PROBLEM TO WORK ON
In the carving forum thread below, which black paint does MJC4 say they used most recently?

EXCERPTED TEXT
********
# Finley getting near the end on this topper.



## CV3 (Jan 30, 2014)

Getting near the end. the wood burn lines separate the colors, white, reddish brown and black. I got the eyes a bit too big but too late to fix that. I am looking for a flat or matte black paint and will use a satin finish to minimize the glossy look you can get with the black. Any thoughts or suggestions welcome.


----------



## cobalt (Nov 14, 2013)

very nicely done post when finished


----------



## MJC4 (Mar 6, 2014)

Well done Randy, you do such a great job with the eyes. My eye carving is improving with a little coaching from some club members but still a long way to get where yours are.

The last black I used was called Lamp Black by Deco Art, the small bottles of craft acrylics. Did a bear with it and the color didn't come across as overly shiny.


----------



## LilysDad (Sep 25, 2014)

Who's Finley?
********
Dataset excerpts

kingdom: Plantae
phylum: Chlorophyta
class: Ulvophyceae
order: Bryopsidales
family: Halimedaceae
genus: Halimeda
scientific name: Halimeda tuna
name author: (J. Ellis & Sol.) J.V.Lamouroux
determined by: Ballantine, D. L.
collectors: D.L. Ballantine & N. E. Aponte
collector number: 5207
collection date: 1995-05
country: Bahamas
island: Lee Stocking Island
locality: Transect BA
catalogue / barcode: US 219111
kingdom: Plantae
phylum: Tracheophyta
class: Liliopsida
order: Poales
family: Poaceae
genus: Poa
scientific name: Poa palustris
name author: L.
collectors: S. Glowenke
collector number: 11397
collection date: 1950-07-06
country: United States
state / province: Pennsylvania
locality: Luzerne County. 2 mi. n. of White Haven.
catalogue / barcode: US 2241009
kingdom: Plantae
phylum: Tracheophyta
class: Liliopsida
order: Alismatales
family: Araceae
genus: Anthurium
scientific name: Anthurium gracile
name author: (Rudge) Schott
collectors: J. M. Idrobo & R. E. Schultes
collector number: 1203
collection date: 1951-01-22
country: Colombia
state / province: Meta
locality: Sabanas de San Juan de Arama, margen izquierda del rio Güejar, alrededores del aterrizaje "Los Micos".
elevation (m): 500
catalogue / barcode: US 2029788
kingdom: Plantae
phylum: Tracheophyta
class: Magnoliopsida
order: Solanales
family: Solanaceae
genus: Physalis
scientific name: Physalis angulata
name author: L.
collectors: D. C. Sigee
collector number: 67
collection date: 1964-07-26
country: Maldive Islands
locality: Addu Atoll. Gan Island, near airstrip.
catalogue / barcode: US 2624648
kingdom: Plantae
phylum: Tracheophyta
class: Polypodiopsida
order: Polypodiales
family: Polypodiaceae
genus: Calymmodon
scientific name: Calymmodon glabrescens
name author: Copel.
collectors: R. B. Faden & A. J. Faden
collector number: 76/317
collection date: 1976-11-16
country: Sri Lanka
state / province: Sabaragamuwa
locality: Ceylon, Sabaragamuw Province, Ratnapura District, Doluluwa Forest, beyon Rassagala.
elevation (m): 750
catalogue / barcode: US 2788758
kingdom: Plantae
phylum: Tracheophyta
********
RESULT BELOW
Lamp Black by Deco Art, from the small bottles of craft acrylics.